Lara was separated from his brother when they landed in Florida because of their ages. He said they were able to visit each other but it was difficult at times because they lived in different parts of the state.

His brother eventually moved near him several years later. And they’ve been able to visit each other regularly.

Lara also reunited with his mother back in the mid-1970s. He said she was able to immigrate to Spain, and then the U.S. He said relatives in the U.S. came to California to see her.

“It was quite the reunion,” said Lara. “It was great to see my mother again.”

He said they had kept in touch over the years through occasional phone calls and letters, which he noted were strictly censored by the Cuban government.

She died in 2001 at the age of 89.

Lara said the officials tried to keep the youths busy with a variety of activities, including baseball and other sports.
Lara also noted that the Cubans were always trying to find baseball games with other teams which was somewhat difficult. He said one point, a team of Black players agreed to play them.

However, the Cubans found out they weren’t able to play on the field because it violated Florida’s segregation laws in place at the time.

“It was the first time any of us heard about segregation,” said Lara. “In Cuba, there was a lot of interaction between whites and blacks and no one thought anything about it. We couldn’t believe it was happening in the United States.”

Lara said that overall he was treated well in the U.S. as food, clothes, and schooling were provided for him. He said after living in a refugee camp in Florida, he was sent to an orphanage and then to a group home in Delaware.

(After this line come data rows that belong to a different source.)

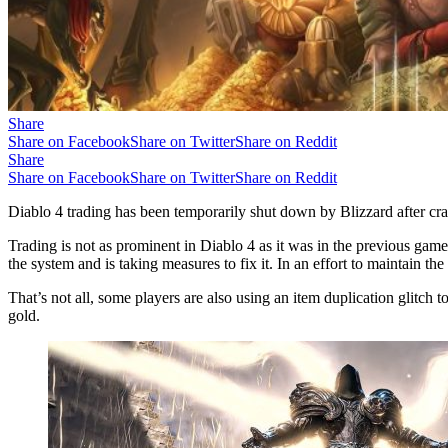
Share
Share on Facebook
Share on Twitter
Share on Reddit
Share
Share on Facebook
Share on Twitter
Share on Reddit
Diablo 4 trading has been temporarily shut down by Blizzard after cr
Trading is not as prominent in Diablo 4 as it was in the previous games.
the system and is taking measures to fix it. In an effort to maintain th
That’s not all, some players are also using an item duplication glitch t
gold.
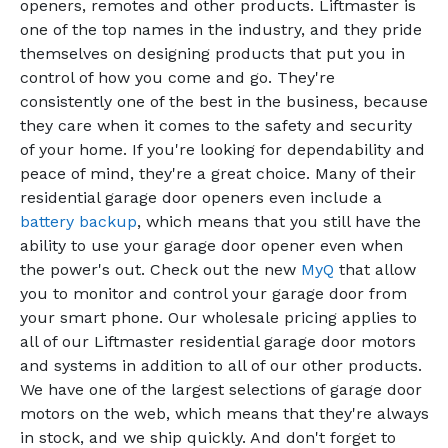
openers, remotes and other products. Liftmaster is
one of the top names in the industry, and they pride
themselves on designing products that put you in
control of how you come and go. They're
consistently one of the best in the business, because
they care when it comes to the safety and security
of your home. If you're looking for dependability and
peace of mind, they're a great choice. Many of their
residential garage door openers even include a
battery backup
, which means that you still have the
ability to use your garage door opener even when
the power's out. Check out the new
MyQ
that allow
you to monitor and control your garage door from
your smart phone. Our wholesale pricing applies to
all of our Liftmaster residential garage door motors
and systems in addition to all of our other products.
We have one of the largest selections of garage door
motors on the web, which means that they're always
in stock, and we ship quickly. And don't forget to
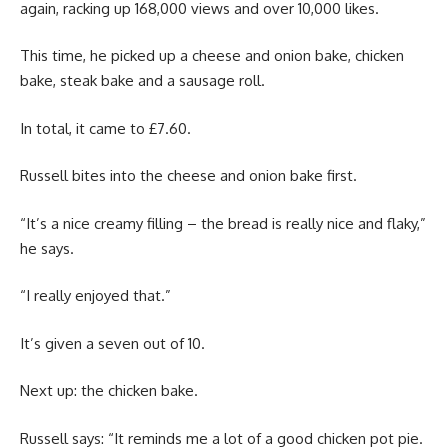
again, racking up 168,000 views and over 10,000 likes.
This time, he picked up a cheese and onion bake, chicken
bake, steak bake and a sausage roll.
In total, it came to £7.60.
Russell bites into the cheese and onion bake first.
“It’s a nice creamy filling – the bread is really nice and flaky,”
he says.
“I really enjoyed that.”
It’s given a seven out of 10.
Next up: the chicken bake.
Russell says: “It reminds me a lot of a good chicken pot pie.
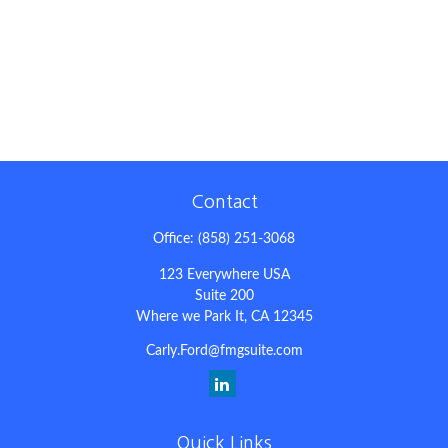
Contact
Office:
(858) 251-3068
123 Everywhere USA
Suite 200
Where we Park It,
CA
12345
Carly.Ford@fmgsuite.com
Quick Links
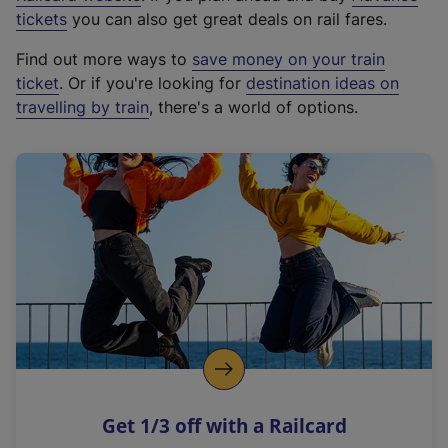
e
tickets
you can also get great deals on rail fares.
x
Find out more ways to
save money on your train
t
ticket
. Or if you're looking for
destination ideas on
e
travelling by train
, there's a world of options.
r
n
a
l
l
i
n
k
,
o
p
e
n
Get 1/3 off with a Railcard
s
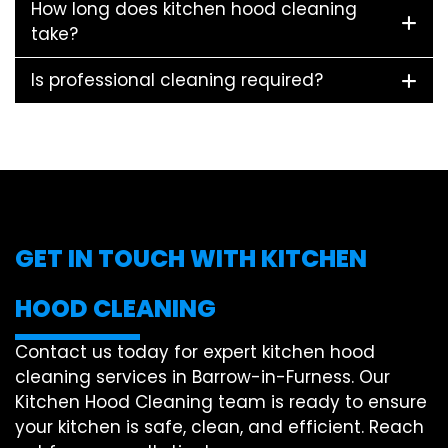
How long does kitchen hood cleaning
take?
Is professional cleaning required?
GET IN TOUCH WITH KITCHEN
HOOD CLEANING
Contact us today for expert kitchen hood
cleaning services in Barrow-in-Furness. Our
Kitchen Hood Cleaning team is ready to ensure
your kitchen is safe, clean, and efficient. Reach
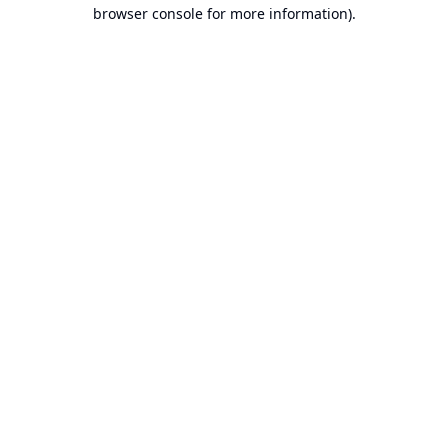
browser console for more information).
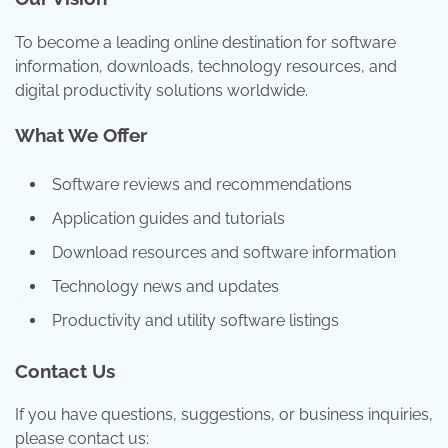
To become a leading online destination for software
information, downloads, technology resources, and
digital productivity solutions worldwide.
What We Offer
Software reviews and recommendations
Application guides and tutorials
Download resources and software information
Technology news and updates
Productivity and utility software listings
Contact Us
If you have questions, suggestions, or business inquiries,
please contact us:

After high school, Lara said he had to live on his own. He graduated from Rutgers University, got a job at IBM, and worked there until his retirement several years ago. He eventually moved to Central Pennsylvania, married his wife, Susan, from Rutgers, N.J., and they have two sons, both now grown, and one grandson.

Lara and his wife live in a retirement community in Mechanicsburg, Cumberland County, about 20 miles west of Harrisburg. He’s thought about going back to Cuba many times over the years.

“I would like to see my country, the place where I grew up,” said Lara. “But emotionally, I don’t feel like it would be a good thing.”

He said the Cuban government still controls all facets of life in the country and it would benefit from any money he would spend over there. To Lara, considering all the pain the government caused him, he can’t see doing anything to help them stay in power.

Lara said while he’d like to see the government overthrown, he just doesn’t think it’s possible.

“The government has been in trouble many times, especially when the Berlin Wall came down. We all thought that would be the end of the government,” said Lara. “But somehow the government survived and remains in power today. The government has a lot of tight control over the people, and it’s hard to see anything changing.”

It’s all vastly different from when Castro and his followers staged a coup and took over the government late in 1959.

Castro promised to improve the country’s healthcare and education systems, which at the time catered only to the rich, leaving others in the country, especially the poor, to suffer on their own.

However, Castro’s promises soon evaporated. He sought closer ties with Russia and demonized the United States. He also nationalized the nation’s industries, took over farmlands, banished nuns and priests, even though Cuba was 99 percent Catholic, and declared himself president for life.

“At first Castro was looked upon as a hero and everyone liked him,” said Lara.”But then everything changed.”

Lara said he was treated well as an immigrant, quite a contrast with the difficulties newcomers face today. But still, he noted it was very difficult growing up on his own without his mother and father.

“It was very traumatic having to leave my parents at my age,” said Lara. “It was very difficult, and something I could never forget.”